Which lines in the records below contain the string "What"? Extract each of them, treating uppercase and lowercase as different.

■ DATA FOR PROCESSING:
----

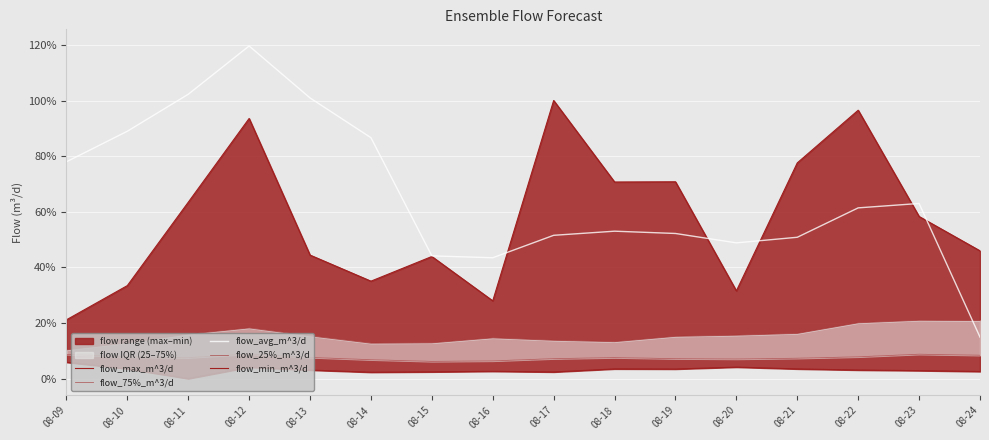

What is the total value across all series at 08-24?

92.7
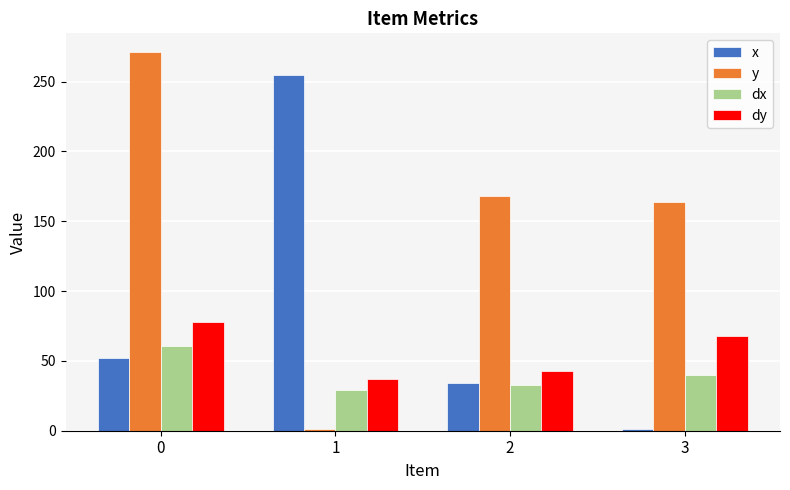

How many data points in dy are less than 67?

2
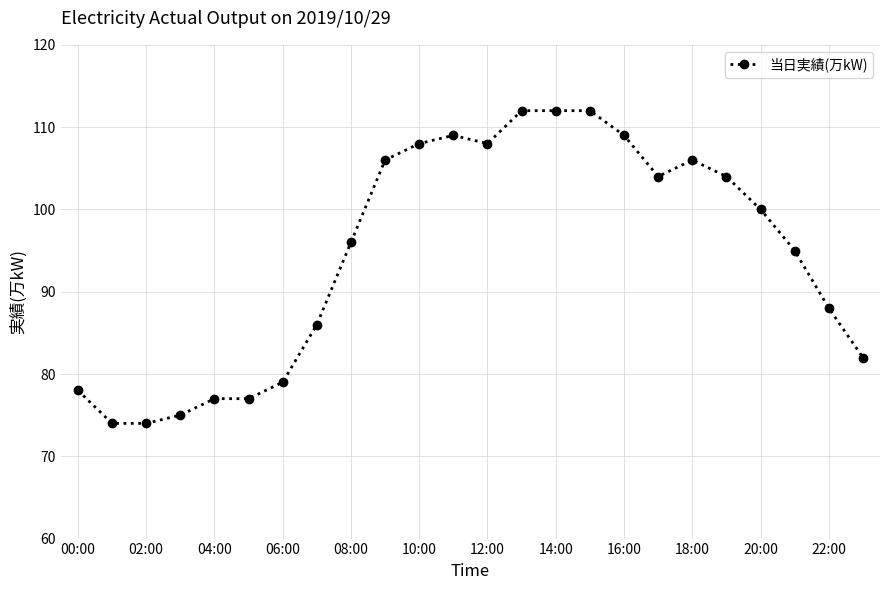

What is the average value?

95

----

■ ANSWER TO THIS EXERCISE:
What is the total value across all series at 08-24?
What is the average value?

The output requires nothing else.